Marcia Ball The Tattooed Lady and The Alligator Man
The Tattooed Lady and The Alligator Man
Marcia Ball is a Texas and Louisiana roots music icon. This new album is her fifth for Alligator Records and seventeenth album overall. Ball has been nominated for 42 Blues Music Awards and has won nine times. She has been “Piano Player of The Year” five times; “Contemporary Female Artist of The Year” twice, and won “Album of the Year” in 2002 for “Presumed Innocent” and again in 2004 for “So Many Rivers”. Four of her Alligator recordings have also received Grammy award nominations including 2011’s “Roadside Attractions”.
Ball has once again surrounded herself with a winning team. Her producer Tom Hambridge also produced Buddy Guy’s “Living Proof”. The title song from that album was co-written by Hambridge and it won him a Blues Music Award.

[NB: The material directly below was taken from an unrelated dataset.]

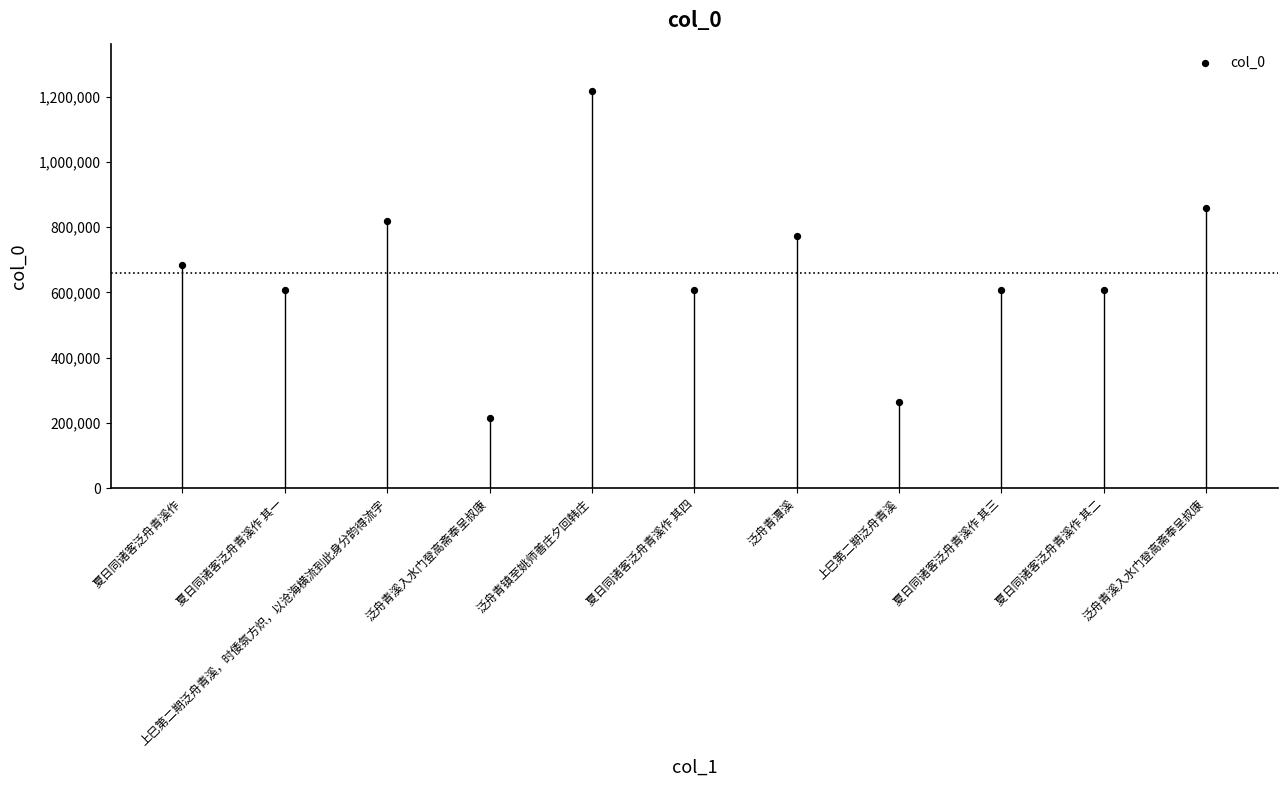

What is the range of Y values (max minus min)?

1001110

Ball’s band includes bassist Don Bennett who has been with Ball since 1985 when she recorded her second album “Hot Tamale Baby” on Rounder Records. The remaining band members are drummer Damien Llanes; saxophonist Thad Scott; and guitarist Mighty Mike Schermer, who has previously worked with Angela Strehli and Elvin Bishop.
Ball has authored or co-authored all of the songs except one. Ball and Schermer co-wrote both “Human Kindness” and “The Squeeze is On”. On the former the background singers include Shelley King, Carolyn Wonderland, and Amy Helm. On the later the Grammy winning Terrance Simien guests on accordion, while the washboard is played by Van Mouton.
Ball covers Hank Ballard’s “She’s The One” but changes it to “He’s The One”. Baritone saxophonist Mark “Kaz” Kazanoff joins Scott on this and on three other songs. On the title track and on two more additional tracks they are joined by Jimmy Shortell, trumpet; and Randy Zimmerman, trombone. The horns are wonderfully arranged by Scott and these are my favorites. Ball’s piano solo on “Like There’s No Tomorrow” reminds me of Professor Longhair. Delbert McClinton plays harmonica on “Can’t Blame Nobody But Myself”. Red Young guests on the B-3 on “Get You a Woman” and again on “Hot Springs”.
Ball’s clear vocals and upbeat piano rhythms combine to create a New Orleans party atmosphere. This recording should be another award winner.